Securing Large Language Models (LLMs) from Prompt Injection Attacks
Omar Farooq Khan Suri, John McCrae
TL;DR
This work probes whether JATMO-style fine-tuning of non–instruction-tuned LLMs trades some instruction-following susceptibility for improved resilience against prompt injection. By adapting the HOUYI genetic-attack framework and testing on LLaMA 2 and Qwen models alongside a GPT-3.5-Turbo baseline, it shows that JATMO substantially reduces, but does not eliminate, injection success, with a notable trade-off where higher-quality generations are more prone to adversarial prompts. The study provides a nuanced view of the strengths and limits of fine-tuning-based defenses and argues for layered, system-level mitigations to achieve robust security in real-world deployments. Overall, the results motivate combining task-focused fine-tuning with detection, validation, and constrained-generation strategies to mitigate prompt-injection risks more comprehensively.
Abstract
Large Language Models (LLMs) are increasingly being deployed in real-world applications, but their flexibility exposes them to prompt injection attacks.
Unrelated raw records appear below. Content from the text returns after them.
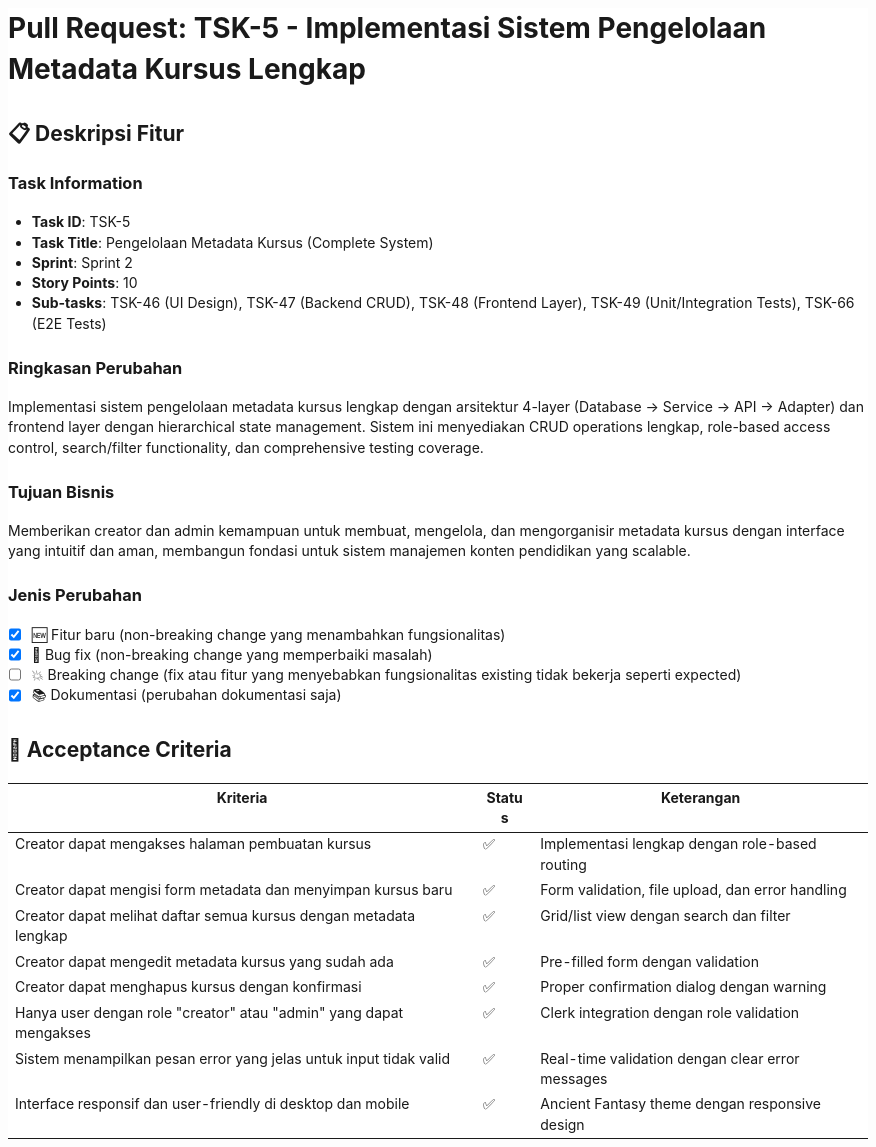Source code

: # Pull Request: TSK-5 - Implementasi Sistem Pengelolaan Metadata Kursus Lengkap

## 📋 Deskripsi Fitur

### Task Information

- **Task ID**: TSK-5
- **Task Title**: Pengelolaan Metadata Kursus (Complete System)
- **Sprint**: Sprint 2
- **Story Points**: 10
- **Sub-tasks**: TSK-46 (UI Design), TSK-47 (Backend CRUD), TSK-48 (Frontend Layer), TSK-49 (Unit/Integration Tests), TSK-66 (E2E Tests)

### Ringkasan Perubahan

Implementasi sistem pengelolaan metadata kursus lengkap dengan arsitektur 4-layer (Database → Service → API → Adapter) dan frontend layer dengan hierarchical state management. Sistem ini menyediakan CRUD operations lengkap, role-based access control, search/filter functionality, dan comprehensive testing coverage.

### Tujuan Bisnis

Memberikan creator dan admin kemampuan untuk membuat, mengelola, dan mengorganisir metadata kursus dengan interface yang intuitif dan aman, membangun fondasi untuk sistem manajemen konten pendidikan yang scalable.

### Jenis Perubahan

- [x] 🆕 Fitur baru (non-breaking change yang menambahkan fungsionalitas)
- [x] 🐛 Bug fix (non-breaking change yang memperbaiki masalah)
- [ ] 💥 Breaking change (fix atau fitur yang menyebabkan fungsionalitas existing tidak bekerja seperti expected)
- [x] 📚 Dokumentasi (perubahan dokumentasi saja)

## 🎯 Acceptance Criteria

| Kriteria                                                           | Status | Keterangan                                       |
| ------------------------------------------------------------------ | ------ | ------------------------------------------------ |
| Creator dapat mengakses halaman pembuatan kursus                   | ✅     | Implementasi lengkap dengan role-based routing   |
| Creator dapat mengisi form metadata dan menyimpan kursus baru      | ✅     | Form validation, file upload, dan error handling |
| Creator dapat melihat daftar semua kursus dengan metadata lengkap  | ✅     | Grid/list view dengan search dan filter          |
| Creator dapat mengedit metadata kursus yang sudah ada              | ✅     | Pre-filled form dengan validation                |
| Creator dapat menghapus kursus dengan konfirmasi                   | ✅     | Proper confirmation dialog dengan warning        |
| Hanya user dengan role "creator" atau "admin" yang dapat mengakses | ✅     | Clerk integration dengan role validation         |
| Sistem menampilkan pesan error yang jelas untuk input tidak valid  | ✅     | Real-time validation dengan clear error messages |
| Interface responsif dan user-friendly di desktop dan mobile        | ✅     | Ancient Fantasy theme dengan responsive design   |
These attacks leverage the model's instruction-following ability to make it perform malicious tasks. Recent work has proposed JATMO, a task-specific fine-tuning approach that trains non-instruction-tuned base models to perform a single function, thereby reducing susceptibility to adversarial instructions. In this study, we evaluate the robustness of JATMO against HOUYI, a genetic attack framework that systematically mutates and optimizes adversarial prompts. We adapt HOUYI by introducing custom fitness scoring, modified mutation logic, and a new harness for local model testing, enabling a more accurate assessment of defense effectiveness. We fine-tuned LLaMA 2-7B, Qwen1.5-4B, and Qwen1.5-0.5B models under the JATMO methodology and compared them with a fine-tuned GPT-3.5-Turbo baseline. Results show that while JATMO reduces attack success rates relative to instruction-tuned models, it does not fully prevent injections; adversaries exploiting multilingual cues or code-related disruptors still bypass defenses. We also observe a trade-off between generation quality and injection vulnerability, suggesting that better task performance often correlates with increased susceptibility. Our results highlight both the promise and limitations of fine-tuning-based defenses and point toward the need for layered, adversarially informed mitigation strategies.